When Does Grass Growth Slow Down?
When you use a PGR, it will take about one or two weeks to have its effect. It should be applied after the warm-season grasses grow in (late spring), then once every 30 days until two months before frost season.
In northern regions, this may be between the end of May and the beginning of August, with summer season grasses going dormant at the end of September. Warm regions in the south may not be bound by dormancy periods; in which case, regular application directions should be followed.
Plant Growth Regulators interact with the grass’ hormones, so if you don’t apply it correctly, it may not work, or it may stress out the lawn. For this reason, PGR should only be applied during the active growth phase and never too close to dormancy. Reading the labels and instructions for your particular product will guide you to a proper application for your grass type. However, some general rules apply to all types of PGRs:
- Mow before application – PGR should be applied when the grass is at the length you want it and only during the active growing phase. Cut the grass at the beginning of the season a few days before application. If you cut the grass after, the lawn mower can interfere with the process by removing the blades before the product can take hold.

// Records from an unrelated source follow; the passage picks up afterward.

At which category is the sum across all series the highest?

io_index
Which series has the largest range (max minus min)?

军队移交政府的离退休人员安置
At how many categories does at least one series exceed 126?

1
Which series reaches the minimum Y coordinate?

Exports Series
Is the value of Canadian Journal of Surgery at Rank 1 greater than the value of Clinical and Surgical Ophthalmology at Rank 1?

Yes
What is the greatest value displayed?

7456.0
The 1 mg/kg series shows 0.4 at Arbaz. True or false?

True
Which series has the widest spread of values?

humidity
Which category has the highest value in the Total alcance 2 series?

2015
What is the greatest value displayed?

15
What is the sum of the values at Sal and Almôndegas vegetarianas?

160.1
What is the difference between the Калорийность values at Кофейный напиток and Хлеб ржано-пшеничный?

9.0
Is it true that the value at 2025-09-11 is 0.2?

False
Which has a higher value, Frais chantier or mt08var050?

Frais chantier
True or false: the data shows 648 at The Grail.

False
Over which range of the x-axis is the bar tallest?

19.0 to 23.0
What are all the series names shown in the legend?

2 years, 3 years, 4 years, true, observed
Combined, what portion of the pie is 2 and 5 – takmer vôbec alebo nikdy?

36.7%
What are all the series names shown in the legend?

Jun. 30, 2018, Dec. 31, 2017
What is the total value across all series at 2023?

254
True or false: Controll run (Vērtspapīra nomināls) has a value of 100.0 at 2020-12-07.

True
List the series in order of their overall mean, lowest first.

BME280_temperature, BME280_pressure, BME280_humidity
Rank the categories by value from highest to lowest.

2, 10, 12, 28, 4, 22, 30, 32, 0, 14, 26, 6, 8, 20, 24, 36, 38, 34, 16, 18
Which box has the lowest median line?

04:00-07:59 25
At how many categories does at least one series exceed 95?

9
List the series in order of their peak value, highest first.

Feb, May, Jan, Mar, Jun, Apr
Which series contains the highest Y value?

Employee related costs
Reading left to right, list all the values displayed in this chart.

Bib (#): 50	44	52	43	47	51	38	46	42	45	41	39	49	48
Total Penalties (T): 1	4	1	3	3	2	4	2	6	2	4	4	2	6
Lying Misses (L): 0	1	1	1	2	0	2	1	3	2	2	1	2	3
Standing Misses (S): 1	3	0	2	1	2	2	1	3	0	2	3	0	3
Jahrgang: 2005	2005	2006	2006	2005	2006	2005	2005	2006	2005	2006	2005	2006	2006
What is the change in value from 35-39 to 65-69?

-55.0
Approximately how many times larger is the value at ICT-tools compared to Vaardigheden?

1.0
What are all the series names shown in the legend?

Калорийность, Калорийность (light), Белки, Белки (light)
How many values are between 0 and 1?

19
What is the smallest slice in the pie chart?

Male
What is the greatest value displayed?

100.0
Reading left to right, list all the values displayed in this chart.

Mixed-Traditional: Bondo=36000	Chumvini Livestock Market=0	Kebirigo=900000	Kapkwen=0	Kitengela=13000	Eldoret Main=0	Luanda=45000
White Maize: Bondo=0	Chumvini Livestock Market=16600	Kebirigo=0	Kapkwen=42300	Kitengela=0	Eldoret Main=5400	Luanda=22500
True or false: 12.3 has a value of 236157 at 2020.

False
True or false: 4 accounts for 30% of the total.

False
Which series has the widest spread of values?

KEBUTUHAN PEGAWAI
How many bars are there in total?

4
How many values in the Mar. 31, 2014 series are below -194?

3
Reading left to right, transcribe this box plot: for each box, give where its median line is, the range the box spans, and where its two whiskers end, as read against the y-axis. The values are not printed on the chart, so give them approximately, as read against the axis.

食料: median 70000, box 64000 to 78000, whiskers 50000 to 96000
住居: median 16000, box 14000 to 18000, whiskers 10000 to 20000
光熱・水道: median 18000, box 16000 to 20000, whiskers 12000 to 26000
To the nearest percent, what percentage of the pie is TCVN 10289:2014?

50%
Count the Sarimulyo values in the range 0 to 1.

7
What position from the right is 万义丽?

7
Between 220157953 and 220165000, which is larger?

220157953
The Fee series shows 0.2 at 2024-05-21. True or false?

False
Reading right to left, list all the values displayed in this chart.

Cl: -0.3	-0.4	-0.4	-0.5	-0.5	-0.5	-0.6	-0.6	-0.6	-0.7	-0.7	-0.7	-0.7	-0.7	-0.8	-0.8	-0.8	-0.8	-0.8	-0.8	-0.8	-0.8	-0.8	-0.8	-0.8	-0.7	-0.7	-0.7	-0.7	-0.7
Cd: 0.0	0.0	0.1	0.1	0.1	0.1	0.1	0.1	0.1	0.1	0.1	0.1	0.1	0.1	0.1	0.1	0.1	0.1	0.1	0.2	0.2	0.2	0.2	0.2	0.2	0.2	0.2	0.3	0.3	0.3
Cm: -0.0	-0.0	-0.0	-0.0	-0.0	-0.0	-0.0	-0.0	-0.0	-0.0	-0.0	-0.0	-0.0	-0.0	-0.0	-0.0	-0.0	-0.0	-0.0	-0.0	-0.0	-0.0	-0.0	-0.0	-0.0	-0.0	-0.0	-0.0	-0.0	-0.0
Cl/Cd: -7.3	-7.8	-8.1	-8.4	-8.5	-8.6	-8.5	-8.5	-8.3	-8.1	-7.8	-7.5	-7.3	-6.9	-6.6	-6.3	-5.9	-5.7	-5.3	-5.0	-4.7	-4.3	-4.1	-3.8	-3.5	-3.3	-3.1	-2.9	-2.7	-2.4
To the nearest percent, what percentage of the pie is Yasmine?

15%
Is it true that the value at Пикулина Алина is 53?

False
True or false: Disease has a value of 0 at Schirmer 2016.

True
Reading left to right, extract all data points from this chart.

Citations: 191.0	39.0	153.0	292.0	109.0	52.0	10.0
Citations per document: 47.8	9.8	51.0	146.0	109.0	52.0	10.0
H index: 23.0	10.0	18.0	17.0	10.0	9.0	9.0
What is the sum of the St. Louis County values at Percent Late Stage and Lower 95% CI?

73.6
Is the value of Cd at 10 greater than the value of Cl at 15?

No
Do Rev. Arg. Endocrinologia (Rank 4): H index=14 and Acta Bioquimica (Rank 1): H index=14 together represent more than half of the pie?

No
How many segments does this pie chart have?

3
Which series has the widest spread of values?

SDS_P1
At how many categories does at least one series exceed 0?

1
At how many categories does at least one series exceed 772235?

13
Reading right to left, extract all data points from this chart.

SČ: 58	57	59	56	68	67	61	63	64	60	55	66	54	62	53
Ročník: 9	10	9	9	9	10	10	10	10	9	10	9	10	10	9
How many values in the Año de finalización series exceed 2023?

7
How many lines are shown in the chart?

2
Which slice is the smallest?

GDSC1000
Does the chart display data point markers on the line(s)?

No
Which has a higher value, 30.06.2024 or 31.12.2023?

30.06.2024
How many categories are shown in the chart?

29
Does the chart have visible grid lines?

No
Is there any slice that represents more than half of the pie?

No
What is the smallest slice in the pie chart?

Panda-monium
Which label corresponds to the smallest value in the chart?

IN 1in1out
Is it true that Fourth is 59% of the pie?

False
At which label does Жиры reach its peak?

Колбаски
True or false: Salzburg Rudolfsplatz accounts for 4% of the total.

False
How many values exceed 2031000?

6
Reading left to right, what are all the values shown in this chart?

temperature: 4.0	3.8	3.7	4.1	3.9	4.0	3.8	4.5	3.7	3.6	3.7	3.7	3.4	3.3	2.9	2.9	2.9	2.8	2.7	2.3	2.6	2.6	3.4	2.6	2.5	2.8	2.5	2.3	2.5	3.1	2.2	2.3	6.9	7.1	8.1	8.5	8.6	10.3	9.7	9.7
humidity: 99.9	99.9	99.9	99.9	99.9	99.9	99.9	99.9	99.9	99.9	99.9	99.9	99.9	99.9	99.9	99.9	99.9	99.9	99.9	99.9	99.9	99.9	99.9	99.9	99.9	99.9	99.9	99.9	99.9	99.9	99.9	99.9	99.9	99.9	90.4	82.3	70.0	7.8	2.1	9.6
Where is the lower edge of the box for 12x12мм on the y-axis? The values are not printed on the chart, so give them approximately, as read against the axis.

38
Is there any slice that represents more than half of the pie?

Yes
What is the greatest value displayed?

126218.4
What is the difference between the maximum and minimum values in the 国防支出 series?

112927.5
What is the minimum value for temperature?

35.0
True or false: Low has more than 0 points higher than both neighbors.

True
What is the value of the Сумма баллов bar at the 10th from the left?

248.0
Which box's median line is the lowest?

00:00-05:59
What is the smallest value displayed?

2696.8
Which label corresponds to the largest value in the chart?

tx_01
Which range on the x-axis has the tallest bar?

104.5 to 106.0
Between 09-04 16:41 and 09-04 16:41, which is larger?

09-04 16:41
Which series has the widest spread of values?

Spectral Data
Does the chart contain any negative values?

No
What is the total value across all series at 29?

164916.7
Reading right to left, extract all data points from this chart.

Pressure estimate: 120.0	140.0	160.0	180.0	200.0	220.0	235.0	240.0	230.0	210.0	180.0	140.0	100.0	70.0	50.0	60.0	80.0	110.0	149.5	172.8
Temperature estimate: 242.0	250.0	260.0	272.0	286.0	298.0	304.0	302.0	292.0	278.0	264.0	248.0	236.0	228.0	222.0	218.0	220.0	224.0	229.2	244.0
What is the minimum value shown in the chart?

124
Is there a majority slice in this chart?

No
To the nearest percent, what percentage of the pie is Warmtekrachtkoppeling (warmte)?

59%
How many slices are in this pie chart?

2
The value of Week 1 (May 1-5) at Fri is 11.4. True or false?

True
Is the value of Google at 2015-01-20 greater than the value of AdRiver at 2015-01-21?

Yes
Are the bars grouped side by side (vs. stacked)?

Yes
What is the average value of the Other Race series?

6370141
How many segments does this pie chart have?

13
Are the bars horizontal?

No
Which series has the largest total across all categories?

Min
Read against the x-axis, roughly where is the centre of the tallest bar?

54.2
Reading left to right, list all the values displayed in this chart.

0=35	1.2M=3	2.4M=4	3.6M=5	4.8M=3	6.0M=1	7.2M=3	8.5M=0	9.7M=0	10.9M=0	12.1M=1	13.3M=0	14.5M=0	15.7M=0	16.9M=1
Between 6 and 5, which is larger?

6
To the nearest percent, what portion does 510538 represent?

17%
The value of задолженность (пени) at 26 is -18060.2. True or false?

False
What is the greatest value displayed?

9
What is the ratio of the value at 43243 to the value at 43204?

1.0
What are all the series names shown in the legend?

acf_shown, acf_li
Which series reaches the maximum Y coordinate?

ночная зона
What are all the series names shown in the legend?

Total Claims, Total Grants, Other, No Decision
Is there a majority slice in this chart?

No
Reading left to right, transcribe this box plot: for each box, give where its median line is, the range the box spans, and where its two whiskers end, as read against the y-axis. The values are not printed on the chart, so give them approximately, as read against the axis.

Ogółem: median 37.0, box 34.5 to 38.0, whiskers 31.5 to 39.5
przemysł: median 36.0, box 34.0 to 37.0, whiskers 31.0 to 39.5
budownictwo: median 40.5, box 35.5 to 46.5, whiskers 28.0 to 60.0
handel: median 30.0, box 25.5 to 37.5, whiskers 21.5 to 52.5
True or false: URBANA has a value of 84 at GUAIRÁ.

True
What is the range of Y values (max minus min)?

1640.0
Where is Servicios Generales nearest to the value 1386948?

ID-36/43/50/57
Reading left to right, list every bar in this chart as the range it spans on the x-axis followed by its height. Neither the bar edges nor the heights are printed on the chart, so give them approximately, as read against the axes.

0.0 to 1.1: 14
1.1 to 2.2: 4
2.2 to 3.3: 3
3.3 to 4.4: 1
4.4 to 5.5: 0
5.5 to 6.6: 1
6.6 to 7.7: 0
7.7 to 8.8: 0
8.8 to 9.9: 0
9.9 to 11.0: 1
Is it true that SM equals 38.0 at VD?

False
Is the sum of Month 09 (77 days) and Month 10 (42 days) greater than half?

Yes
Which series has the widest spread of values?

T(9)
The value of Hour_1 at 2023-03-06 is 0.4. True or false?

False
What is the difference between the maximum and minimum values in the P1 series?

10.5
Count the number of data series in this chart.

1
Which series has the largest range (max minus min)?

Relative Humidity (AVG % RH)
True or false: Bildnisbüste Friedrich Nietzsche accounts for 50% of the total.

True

- Less is more – Grass has to get used to the product, so using a little less than the recommended amounts can help you stay on the side of caution. When you use too much, it may result in overregulation, which means growth will be too inhibited. This can result in bronze coloring and weak or worn blades.
- Apply when grass is moist but in dry conditions – PGRs should be applied in the early morning when the grass is dewy or after a light water The slow grow grass spray or granule product must adhere to and sit on the grass blades for 1 to 3 hours to be adequately absorbed. Be sure not to apply before rain or watering, so the product isn’t rinsed off.